Ge 3:7 Then the eyes of both of them were opened,

From this passage, we gain insight into God, Satan and ourselves.

We learn that God has allowed choices from the very beginning. He did not have to make the tree, but He wanted humankind to have freewill and the choice to choose to do what is right. This can only be available by the presence and option of evil along with good.

God allows choices and gives us the freedom to choose right or wrong without coercion, but simply says there is a reward for those who choose to do good and punishment for those who choose evil.

Satan on the other hand is all about coercion and he is all about tempting us to choose any choice that will discredit and dishonor God. Satan would put the question to us, “If God is all loving and all-powerful, why does he allow such devastating events as hurricanes to occur? This puts our focus and thoughts on blaming God or the whether forecasters, I even heard some people blaming the president. Satan puts it in our minds to accuse. To point a finger of blame some where. He does this in order to get our minds off what is possible with God and on to anything else. It is Satan who wants us to think if God were a loving and powerful God, surly he would care for us better than He does.

Meanwhile the message God is communicating to us is, I am loving, I am powerful, I am able, I am aware, I do know. Then He lets us choose doubt or faith. Will we spend our time and energy questioning what we cannot change? Will we allow judgment and bitterness to creep in? Or can we accept that God is in control of all things, accept what we cannot change, and change what we can?

What does Genesis chapter 3 teach us about ourselves? It teaches us that from the beginning we had a desire to know as much as God. And it also teaches us we never will.

2. Does God deliberately make Natural Disasters occur?

Yes. Why?

Lk 11:9 “So I say to you: Ask and it will be given to you; seek and you will find; knock and the door will be opened to you.

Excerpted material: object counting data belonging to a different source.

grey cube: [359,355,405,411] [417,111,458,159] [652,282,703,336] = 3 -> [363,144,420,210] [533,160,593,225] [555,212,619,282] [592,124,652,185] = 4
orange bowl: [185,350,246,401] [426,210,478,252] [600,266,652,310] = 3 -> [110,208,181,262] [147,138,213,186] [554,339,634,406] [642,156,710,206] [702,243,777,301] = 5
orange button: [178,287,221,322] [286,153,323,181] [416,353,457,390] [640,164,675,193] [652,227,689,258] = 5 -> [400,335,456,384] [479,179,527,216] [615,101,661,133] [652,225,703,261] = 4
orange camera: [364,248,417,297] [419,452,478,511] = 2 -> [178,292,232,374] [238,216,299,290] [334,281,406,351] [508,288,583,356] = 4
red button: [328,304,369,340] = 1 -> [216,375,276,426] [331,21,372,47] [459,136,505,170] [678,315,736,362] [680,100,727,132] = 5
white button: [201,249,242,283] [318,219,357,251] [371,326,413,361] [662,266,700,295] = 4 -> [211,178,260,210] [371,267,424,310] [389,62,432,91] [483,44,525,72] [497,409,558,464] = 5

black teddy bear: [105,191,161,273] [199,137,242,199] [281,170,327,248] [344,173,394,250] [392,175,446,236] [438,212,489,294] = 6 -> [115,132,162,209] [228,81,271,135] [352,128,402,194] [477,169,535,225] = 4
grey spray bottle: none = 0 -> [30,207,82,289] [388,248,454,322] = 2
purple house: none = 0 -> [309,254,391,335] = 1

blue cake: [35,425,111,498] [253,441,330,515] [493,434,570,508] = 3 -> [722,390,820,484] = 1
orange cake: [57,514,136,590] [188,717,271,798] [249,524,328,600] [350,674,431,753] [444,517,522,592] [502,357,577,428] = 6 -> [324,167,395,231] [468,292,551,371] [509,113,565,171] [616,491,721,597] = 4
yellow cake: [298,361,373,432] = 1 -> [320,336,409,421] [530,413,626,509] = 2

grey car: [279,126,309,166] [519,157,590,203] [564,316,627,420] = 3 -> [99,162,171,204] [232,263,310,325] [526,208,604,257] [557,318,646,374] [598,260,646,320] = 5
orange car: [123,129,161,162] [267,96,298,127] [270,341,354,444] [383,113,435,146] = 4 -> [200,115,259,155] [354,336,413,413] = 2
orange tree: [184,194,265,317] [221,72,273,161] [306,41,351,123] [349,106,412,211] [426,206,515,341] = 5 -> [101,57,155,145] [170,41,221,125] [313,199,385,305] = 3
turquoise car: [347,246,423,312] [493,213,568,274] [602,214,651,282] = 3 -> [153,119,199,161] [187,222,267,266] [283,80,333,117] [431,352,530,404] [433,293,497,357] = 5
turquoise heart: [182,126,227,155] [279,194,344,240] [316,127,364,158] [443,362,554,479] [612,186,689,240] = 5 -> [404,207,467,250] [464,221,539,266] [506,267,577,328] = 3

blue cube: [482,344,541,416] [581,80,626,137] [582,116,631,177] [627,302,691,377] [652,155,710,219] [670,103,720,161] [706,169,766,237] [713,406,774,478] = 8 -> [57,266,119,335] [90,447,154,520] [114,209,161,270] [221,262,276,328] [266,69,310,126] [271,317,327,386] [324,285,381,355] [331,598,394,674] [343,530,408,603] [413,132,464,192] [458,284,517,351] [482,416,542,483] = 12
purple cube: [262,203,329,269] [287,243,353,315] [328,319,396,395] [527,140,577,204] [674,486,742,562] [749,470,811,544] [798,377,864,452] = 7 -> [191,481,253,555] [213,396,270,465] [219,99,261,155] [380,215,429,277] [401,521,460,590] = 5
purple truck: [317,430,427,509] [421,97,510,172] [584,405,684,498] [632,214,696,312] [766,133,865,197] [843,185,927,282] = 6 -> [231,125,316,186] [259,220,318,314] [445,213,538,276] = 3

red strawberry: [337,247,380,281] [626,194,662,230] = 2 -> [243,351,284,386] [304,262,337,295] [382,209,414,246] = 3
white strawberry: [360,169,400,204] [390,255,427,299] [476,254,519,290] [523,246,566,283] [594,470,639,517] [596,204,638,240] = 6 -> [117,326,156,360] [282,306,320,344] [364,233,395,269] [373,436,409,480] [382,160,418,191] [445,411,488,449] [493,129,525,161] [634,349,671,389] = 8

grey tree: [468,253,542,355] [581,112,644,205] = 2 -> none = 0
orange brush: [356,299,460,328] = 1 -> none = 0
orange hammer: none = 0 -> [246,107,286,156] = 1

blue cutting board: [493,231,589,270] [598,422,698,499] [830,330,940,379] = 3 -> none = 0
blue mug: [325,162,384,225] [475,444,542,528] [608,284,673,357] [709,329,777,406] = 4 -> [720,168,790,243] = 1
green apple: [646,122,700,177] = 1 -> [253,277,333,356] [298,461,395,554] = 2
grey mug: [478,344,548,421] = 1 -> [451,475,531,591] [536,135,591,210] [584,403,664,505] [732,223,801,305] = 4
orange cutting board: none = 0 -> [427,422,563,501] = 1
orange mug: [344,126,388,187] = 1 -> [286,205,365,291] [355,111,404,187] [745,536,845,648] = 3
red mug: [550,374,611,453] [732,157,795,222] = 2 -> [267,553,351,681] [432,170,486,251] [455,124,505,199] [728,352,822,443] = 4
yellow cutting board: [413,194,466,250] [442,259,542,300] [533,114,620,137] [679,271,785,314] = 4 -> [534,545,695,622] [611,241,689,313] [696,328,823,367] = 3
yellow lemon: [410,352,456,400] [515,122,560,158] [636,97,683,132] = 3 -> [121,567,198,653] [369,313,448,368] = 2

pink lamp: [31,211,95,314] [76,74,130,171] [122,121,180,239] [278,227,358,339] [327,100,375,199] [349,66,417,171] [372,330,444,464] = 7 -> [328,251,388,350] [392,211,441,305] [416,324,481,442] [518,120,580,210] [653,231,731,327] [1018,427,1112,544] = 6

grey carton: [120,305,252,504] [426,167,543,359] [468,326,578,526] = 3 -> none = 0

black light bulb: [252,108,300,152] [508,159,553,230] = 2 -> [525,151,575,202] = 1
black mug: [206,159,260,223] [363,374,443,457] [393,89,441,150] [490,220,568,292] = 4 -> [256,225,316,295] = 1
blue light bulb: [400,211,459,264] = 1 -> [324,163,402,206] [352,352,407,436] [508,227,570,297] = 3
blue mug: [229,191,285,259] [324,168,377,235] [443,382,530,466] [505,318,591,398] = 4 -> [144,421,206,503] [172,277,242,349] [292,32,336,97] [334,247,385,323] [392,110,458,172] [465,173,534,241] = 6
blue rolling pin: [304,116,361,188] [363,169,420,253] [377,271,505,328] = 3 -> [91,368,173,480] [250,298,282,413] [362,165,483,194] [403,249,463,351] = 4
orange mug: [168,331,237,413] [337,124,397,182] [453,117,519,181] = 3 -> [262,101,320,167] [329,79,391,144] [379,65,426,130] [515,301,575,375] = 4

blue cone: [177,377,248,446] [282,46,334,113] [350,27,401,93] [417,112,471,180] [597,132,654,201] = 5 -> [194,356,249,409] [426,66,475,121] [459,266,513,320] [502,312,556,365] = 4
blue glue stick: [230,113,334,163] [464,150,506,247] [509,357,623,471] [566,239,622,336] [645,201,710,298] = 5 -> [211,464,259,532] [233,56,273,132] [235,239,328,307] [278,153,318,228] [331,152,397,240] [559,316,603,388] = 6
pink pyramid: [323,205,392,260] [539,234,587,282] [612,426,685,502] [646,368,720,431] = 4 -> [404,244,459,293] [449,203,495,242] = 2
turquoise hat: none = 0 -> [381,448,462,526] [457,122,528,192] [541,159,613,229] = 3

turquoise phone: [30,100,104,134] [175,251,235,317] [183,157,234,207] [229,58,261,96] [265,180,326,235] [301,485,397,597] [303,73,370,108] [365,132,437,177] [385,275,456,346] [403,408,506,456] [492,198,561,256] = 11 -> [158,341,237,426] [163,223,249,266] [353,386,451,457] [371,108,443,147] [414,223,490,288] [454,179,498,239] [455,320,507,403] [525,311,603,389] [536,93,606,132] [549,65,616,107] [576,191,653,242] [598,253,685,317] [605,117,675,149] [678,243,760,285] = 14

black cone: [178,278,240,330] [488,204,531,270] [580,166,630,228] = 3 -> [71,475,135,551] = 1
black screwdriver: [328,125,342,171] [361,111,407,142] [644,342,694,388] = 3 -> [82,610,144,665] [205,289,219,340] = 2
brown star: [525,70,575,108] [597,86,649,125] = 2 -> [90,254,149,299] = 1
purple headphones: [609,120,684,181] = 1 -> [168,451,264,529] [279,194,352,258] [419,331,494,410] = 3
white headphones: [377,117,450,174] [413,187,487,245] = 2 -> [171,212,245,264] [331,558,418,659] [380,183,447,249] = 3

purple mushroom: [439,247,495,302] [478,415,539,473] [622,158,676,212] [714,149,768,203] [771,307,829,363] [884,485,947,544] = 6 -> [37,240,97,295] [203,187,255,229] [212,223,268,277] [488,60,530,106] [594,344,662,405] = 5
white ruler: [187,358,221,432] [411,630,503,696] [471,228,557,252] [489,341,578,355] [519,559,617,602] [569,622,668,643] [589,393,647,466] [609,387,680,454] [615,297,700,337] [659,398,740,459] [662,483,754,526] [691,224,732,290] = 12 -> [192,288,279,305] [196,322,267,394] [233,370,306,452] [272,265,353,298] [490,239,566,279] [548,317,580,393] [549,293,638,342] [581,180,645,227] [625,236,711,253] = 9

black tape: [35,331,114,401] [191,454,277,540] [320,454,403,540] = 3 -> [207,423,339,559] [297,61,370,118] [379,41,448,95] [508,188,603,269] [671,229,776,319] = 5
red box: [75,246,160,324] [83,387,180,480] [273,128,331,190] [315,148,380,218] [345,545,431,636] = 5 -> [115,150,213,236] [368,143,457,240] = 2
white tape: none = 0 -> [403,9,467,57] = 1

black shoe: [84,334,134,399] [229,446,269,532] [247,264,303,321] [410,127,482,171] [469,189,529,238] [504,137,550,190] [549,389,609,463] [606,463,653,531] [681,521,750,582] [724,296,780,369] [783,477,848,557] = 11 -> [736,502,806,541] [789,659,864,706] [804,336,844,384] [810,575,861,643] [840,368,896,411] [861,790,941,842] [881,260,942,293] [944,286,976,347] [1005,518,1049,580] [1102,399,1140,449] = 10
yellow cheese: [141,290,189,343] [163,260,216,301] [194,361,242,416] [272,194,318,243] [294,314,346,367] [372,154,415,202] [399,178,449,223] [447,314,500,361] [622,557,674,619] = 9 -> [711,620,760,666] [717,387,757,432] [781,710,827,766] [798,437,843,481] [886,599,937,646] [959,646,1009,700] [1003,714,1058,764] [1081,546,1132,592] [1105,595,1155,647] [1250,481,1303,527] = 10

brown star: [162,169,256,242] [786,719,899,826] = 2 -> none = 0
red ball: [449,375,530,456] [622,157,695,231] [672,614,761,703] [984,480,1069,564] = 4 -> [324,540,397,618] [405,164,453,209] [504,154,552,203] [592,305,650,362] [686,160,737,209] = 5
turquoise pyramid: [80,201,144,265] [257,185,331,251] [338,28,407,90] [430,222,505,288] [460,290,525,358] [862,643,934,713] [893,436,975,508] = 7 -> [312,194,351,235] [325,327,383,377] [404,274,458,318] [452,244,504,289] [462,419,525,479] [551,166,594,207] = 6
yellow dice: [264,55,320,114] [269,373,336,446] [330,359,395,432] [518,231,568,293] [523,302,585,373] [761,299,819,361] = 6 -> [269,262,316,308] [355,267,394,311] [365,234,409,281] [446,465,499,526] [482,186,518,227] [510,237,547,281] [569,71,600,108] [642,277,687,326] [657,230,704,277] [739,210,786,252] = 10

Lk 11:10 For everyone who asks receives; he who seeks finds; and to him who knocks, the door will be opened.

Lk 11:11 “Which of you fathers, if your son asks for a fish, will give him a snake instead?

Lk 11:12 Or if he asks for an egg, will give him a scorpion?

Lk 11:13 If you then, though you are evil, know how to give good gifts to your children, how much more will your Father in heaven give the Holy Spirit to those who ask him!”

God gives the gifts we need if we ask. The key is to be biblical in asking. We should never pray, “God get me out of this mess.” Rather we know to pray ahead of time asking, “Lord, help me to hear your voice and walk in your ways.” We should never pray, “Lord get me out of this mess.” Rather we should pray, “Lord, help me to avoid getting into a mess.” As Christians, we are led by the Lord, not bailed out by Him. We are here to serve Him, not Him here to serve us.